Yeni Türk Ticaret Kanunu
Yeni Türk Ticaret Kanunu’na da değinen Babacan, maddelerdeki değişikliklerin tamamlanması halinde 1 Temmuz’da yürürlüğe gireceğini anımsattı.
Kanunda en az 40-50 maddede değişiklik olacak gibi göründüğüne dikkati çeken Babacan, şöyle devam etti:
”Burada uygulama, Türk ticaret hayatının önünü açmak önemli. Bir anlamda uluslararası standartlarda güvenilen bir şirketler hukukunun oluşması gerekiyor. Eğer kurumlar arasındaki mutabakatı sağlayabilirsek, bu çalışmayı tamamlayabilirsek değişiklik paketini, Meclis’e gönderip, düzenlemeleri yapıp 1 Temmuz’dan itibaren değişikliklerle beraber yürürlüğe girmesini istiyoruz. Ama Kanun, mevcut haliyle 1 Temmuz’da yürürlüğe girmemeli diye düşünüyoruz. Çok ciddi sakıncaları beraberinde getiriyor. Çünkü öyle maddeler var ki uygulaması ticaret hayatında çok önemli sıkıntıları beraberinde getirebilir.”

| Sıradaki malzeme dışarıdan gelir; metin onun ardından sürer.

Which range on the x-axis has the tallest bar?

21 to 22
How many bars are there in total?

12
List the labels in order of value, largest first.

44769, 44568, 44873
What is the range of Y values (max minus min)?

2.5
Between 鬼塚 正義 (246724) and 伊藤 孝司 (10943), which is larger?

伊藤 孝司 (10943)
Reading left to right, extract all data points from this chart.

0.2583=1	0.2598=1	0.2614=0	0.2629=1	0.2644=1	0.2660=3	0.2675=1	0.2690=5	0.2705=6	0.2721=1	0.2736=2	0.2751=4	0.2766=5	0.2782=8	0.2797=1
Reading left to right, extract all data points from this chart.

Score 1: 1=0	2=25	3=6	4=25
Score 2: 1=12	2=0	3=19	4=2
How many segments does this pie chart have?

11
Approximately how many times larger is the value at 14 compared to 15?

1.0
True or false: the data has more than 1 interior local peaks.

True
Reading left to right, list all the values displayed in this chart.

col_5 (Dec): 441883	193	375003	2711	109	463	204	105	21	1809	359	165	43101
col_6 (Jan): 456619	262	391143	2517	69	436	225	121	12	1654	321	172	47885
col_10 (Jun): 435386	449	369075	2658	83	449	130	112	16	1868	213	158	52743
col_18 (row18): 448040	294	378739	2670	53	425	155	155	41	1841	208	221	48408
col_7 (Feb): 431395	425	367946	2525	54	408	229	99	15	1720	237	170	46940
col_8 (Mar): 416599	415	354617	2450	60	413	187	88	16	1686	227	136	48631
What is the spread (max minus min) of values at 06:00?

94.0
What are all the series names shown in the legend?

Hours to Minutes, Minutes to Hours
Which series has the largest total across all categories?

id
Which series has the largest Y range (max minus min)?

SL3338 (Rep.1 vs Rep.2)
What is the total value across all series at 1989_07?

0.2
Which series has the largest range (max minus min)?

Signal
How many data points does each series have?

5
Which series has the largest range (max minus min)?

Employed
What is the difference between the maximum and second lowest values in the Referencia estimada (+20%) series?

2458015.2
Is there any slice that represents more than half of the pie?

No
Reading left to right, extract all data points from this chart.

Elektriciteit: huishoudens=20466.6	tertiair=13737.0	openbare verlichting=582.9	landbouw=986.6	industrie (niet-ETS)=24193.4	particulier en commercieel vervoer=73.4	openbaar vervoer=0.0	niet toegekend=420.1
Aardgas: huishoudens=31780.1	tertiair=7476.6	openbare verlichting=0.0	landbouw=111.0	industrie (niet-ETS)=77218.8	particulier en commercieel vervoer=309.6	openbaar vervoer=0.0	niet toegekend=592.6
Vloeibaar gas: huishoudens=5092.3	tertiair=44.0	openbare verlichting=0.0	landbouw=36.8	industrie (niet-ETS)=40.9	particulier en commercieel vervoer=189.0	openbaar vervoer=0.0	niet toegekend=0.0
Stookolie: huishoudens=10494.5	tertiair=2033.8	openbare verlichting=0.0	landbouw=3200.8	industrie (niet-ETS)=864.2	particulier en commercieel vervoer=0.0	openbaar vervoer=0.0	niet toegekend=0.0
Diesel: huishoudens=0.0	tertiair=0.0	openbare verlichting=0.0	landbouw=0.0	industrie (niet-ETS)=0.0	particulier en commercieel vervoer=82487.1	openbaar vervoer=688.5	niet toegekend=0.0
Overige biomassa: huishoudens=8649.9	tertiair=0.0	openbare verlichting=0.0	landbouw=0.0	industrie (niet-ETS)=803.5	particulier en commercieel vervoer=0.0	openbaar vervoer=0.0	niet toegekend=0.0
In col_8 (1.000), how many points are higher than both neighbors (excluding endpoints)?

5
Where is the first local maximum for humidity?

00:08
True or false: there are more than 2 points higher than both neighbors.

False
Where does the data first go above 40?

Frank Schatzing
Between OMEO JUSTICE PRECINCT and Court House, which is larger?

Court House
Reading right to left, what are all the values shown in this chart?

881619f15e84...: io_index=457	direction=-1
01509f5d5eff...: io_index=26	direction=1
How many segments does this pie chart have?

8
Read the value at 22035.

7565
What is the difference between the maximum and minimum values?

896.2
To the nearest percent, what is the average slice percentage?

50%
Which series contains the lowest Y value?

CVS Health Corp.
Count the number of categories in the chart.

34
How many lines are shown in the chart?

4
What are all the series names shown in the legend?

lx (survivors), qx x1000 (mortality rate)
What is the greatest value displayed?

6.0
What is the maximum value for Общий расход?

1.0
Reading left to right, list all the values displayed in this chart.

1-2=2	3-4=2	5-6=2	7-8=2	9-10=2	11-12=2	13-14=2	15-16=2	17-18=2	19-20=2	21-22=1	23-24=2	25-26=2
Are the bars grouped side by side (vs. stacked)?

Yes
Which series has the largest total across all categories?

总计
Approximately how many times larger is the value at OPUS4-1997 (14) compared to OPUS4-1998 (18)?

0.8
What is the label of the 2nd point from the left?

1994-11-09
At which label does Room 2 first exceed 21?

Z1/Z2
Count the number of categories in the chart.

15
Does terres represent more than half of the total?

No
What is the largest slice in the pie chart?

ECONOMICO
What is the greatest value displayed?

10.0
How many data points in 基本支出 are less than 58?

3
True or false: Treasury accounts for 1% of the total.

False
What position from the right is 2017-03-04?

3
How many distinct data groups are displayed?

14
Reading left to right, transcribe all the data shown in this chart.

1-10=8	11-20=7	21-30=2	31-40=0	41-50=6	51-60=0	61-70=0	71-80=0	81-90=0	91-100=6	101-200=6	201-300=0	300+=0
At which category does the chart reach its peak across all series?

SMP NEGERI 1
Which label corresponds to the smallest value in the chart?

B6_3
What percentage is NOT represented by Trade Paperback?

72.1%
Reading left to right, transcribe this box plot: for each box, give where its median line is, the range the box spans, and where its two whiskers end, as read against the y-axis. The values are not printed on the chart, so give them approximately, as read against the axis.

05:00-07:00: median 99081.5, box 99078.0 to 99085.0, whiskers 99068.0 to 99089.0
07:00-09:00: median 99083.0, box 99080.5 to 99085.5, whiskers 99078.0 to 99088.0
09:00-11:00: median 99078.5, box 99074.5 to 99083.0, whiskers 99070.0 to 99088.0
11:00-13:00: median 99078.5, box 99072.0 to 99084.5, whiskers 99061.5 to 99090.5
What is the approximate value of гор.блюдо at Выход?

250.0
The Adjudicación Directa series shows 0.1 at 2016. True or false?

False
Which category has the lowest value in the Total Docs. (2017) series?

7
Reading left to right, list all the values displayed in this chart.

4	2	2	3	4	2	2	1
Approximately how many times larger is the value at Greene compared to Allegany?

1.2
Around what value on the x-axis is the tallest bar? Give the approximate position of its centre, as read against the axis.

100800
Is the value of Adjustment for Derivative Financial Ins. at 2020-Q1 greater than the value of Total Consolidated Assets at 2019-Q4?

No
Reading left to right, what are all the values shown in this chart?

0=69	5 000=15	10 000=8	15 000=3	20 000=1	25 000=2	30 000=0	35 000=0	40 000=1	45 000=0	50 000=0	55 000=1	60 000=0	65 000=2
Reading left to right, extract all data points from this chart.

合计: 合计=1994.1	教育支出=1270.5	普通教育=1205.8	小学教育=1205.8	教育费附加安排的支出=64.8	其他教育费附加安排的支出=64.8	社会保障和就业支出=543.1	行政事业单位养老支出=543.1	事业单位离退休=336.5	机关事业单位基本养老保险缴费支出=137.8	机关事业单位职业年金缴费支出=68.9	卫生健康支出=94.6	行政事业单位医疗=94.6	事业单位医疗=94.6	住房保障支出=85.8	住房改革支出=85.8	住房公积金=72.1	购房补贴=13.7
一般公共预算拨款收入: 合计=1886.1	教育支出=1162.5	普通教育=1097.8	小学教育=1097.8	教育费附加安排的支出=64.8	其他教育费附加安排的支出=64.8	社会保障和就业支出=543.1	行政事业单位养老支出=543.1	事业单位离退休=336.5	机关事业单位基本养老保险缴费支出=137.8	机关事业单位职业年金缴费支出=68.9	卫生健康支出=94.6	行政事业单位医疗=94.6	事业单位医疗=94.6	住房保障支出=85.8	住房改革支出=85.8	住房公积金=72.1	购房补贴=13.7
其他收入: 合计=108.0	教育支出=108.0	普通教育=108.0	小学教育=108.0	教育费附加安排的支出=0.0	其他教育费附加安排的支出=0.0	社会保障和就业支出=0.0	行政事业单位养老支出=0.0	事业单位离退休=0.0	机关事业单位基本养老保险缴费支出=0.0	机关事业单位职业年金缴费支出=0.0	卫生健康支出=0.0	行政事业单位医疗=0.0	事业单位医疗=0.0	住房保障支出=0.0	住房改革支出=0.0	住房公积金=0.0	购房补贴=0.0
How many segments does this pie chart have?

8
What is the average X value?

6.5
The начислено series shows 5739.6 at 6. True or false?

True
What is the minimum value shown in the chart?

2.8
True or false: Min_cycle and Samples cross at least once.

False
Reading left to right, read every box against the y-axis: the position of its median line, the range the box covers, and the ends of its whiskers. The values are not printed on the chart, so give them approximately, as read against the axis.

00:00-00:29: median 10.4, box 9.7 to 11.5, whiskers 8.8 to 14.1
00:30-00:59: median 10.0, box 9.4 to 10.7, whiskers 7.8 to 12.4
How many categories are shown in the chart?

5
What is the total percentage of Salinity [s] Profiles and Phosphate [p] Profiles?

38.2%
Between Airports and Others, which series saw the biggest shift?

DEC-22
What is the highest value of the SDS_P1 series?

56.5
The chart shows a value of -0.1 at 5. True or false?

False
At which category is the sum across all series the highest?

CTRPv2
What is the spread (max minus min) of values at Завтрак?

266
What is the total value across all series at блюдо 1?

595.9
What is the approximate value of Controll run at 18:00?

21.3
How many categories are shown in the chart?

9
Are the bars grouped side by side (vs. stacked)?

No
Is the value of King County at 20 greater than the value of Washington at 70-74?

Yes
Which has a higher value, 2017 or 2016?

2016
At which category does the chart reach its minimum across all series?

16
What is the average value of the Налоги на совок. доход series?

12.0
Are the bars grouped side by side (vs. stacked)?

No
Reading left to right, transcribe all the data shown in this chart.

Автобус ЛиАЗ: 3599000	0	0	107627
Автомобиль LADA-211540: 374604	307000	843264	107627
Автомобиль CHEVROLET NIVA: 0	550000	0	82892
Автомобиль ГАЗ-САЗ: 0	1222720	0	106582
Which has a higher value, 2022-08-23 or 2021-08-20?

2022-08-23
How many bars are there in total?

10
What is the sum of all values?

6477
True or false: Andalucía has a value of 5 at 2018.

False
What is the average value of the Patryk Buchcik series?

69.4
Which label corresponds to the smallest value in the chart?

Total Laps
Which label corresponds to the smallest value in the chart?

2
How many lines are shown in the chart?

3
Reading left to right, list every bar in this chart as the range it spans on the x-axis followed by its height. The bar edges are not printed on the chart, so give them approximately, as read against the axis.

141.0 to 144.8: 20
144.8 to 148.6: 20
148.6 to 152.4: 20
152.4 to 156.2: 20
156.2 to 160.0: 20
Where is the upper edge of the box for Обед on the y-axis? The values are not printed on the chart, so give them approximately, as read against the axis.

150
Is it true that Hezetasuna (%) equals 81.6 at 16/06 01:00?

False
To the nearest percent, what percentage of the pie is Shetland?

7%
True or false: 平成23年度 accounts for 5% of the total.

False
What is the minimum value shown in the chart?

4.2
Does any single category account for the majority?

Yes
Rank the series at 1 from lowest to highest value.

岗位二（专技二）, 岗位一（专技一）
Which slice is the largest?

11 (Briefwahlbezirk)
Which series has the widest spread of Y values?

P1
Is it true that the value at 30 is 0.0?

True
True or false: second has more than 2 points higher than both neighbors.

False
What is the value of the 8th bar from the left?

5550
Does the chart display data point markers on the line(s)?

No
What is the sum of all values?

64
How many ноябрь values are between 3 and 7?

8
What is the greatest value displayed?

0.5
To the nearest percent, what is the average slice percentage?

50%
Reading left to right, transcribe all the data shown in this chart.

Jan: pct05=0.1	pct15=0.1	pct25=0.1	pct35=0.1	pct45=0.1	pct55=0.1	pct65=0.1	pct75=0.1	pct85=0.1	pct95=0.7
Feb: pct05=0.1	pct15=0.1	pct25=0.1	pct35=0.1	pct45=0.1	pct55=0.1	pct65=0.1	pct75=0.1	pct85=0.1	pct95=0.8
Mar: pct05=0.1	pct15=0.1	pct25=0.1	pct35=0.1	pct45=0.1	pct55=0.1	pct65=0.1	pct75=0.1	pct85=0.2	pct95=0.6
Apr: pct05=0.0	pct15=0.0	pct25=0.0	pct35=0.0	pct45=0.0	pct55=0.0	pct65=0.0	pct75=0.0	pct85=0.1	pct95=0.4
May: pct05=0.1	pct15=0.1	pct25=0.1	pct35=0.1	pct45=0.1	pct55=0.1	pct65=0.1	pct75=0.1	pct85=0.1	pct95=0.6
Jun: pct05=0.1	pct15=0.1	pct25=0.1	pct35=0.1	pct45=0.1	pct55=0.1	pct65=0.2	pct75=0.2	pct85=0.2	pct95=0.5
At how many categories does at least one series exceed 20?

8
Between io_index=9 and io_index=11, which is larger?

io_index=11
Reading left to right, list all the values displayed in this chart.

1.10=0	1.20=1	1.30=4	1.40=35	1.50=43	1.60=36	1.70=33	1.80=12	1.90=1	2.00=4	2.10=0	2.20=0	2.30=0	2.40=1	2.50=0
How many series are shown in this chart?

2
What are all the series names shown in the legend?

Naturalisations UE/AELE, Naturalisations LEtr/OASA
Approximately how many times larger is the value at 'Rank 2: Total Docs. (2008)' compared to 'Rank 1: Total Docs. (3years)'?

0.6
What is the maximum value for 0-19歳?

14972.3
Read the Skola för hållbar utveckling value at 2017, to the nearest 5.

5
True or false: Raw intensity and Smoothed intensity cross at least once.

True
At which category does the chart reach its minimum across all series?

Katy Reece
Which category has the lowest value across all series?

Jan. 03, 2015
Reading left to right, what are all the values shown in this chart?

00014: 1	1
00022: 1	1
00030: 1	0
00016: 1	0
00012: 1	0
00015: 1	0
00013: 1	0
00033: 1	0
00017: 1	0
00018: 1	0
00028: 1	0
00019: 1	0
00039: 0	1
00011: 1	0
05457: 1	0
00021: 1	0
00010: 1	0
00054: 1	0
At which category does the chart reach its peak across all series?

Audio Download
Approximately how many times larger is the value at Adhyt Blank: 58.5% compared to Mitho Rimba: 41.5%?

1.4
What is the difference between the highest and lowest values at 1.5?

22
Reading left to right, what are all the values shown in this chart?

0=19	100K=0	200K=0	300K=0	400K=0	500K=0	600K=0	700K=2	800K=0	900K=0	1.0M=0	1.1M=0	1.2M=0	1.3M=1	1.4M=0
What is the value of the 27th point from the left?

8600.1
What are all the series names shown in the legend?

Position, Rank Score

”Artık milli gelire yaklaşan bir sektör söz konusu”
Önümüzdeki birkaç yılın reform, yasal düzenlemeler ve uygulamalar açısından çok yoğun olacağının altını çizen Babacan, ”Öyle bir dönemden geçiyoruz ki Türkiye hem dışarda olup biteni yakından izlemek, dışarda olabilecek farklı senaryolara hazır olmak zorunda. Bir yandan da birçok ülkeye göre iyi durumda olan finans sektörünü daha da iyi konuma taşımak için çalışmak zorunda. Hiçbir zaman ‘Biz zaten iyiyiz, zaten iyi sınav verdik’ dememeliyiz. Sürekli sorgulayıcı olmalıyız, sürekli yeni düzenlemeler konusunda da Avrupa ve ABD’nin daha önünde olmak zorundayız” şeklinde konuştu.
Mart 2012 itibariyle Türk bankacılık sektöründe aktif büyüklüğün 1,2 trilyon lirayı aştığını, neredeyse artık milli gelire yaklaşan bir sektörün söz konusu olduğunu vurguladı.
Diğer taraftan bilançolardaki menkul kıymetlerin yatay bir seyir izlediğini ifade eden Babacan, bütün rakamlar büyümesine rağmen menkul değerlerin yerinde durduğunu, bankaların artık daha fazla gerçek bankacılık faaliyeti yaptığını ve asli fonksiyonları olan kredi veren kuruluşlar haline geldiğini söyledi.
Özellikle AB ülkelerinde bankacılık sektörüne ilişkin alınan kararlara değinen Babacan, hiç popülizme gerek olmadığını, gerçekçi bir yaklaşım sergilemenin faydalı olacağını kaydetti.
”İşini iyi yapan bununla örtüşen ücret alabilmeli”
Ali Babacan, bu ülkelerde banka yöneticilerinin aldıkları ikramiyeler, bonuslara sınırlama getirilmesi konusunun da gündeme geldiğini hatırlatarak, ”Bu iş biraz da yönetim becerisi işi. Bu iş, gerçekten kabiliyetin, becerinin, rekabetin olduğu bir alan… İşini iyi yapan, farklılık yapan yöneticilerin de bununla örtüşen şekilde ücret alabilmesi lazım. ‘Bankalar krize sebep oldu, dolayısıyla bu adamların maaşlarını keselim.’ Bu, başka bir popülizm örneği” diye konuştu.
Bu konulara Türkiye’de gerçekçi baktıklarını dile getiren Babacan, bu alanı asla popülizm alanı haline getirmediklerini vurguladı.
”AB, düzenlemelerde biraz aşırıya kaçtı”
Basel uygulamalarına da değinen Babacan, konuşmasını şöyle sürdürdü:
”AB, bankacılık konusunda son yaptığı düzenlemelerde biraz aşırıya kaçtı. Bu aşırıya kaçmakta biraz otoritelerin sorumluluktan kaçması var. Biraz işin içinde popülizm var. Ama düzenlemelerin de zamanlaması çok önemli. Bankacılıkta sıkılaştırma işler iyiyken yapılır. İşler kötüyken, zaten bankalar sıkıntıdayken, siz daha sıkılaştırarak ne elde edeceksiniz? Sıktığınız zaman bankaların ilk yapacağı şey, kredi kanallarını kapatmak, küçülmek… Başka çareleri yok. AB’de daha uzun vadeli hedefler gösterip, bu hedeflere göre basamak basamak bankaların götürülmesiyle alakalı bir düzenleme stratejisi uygulanması gerekir.”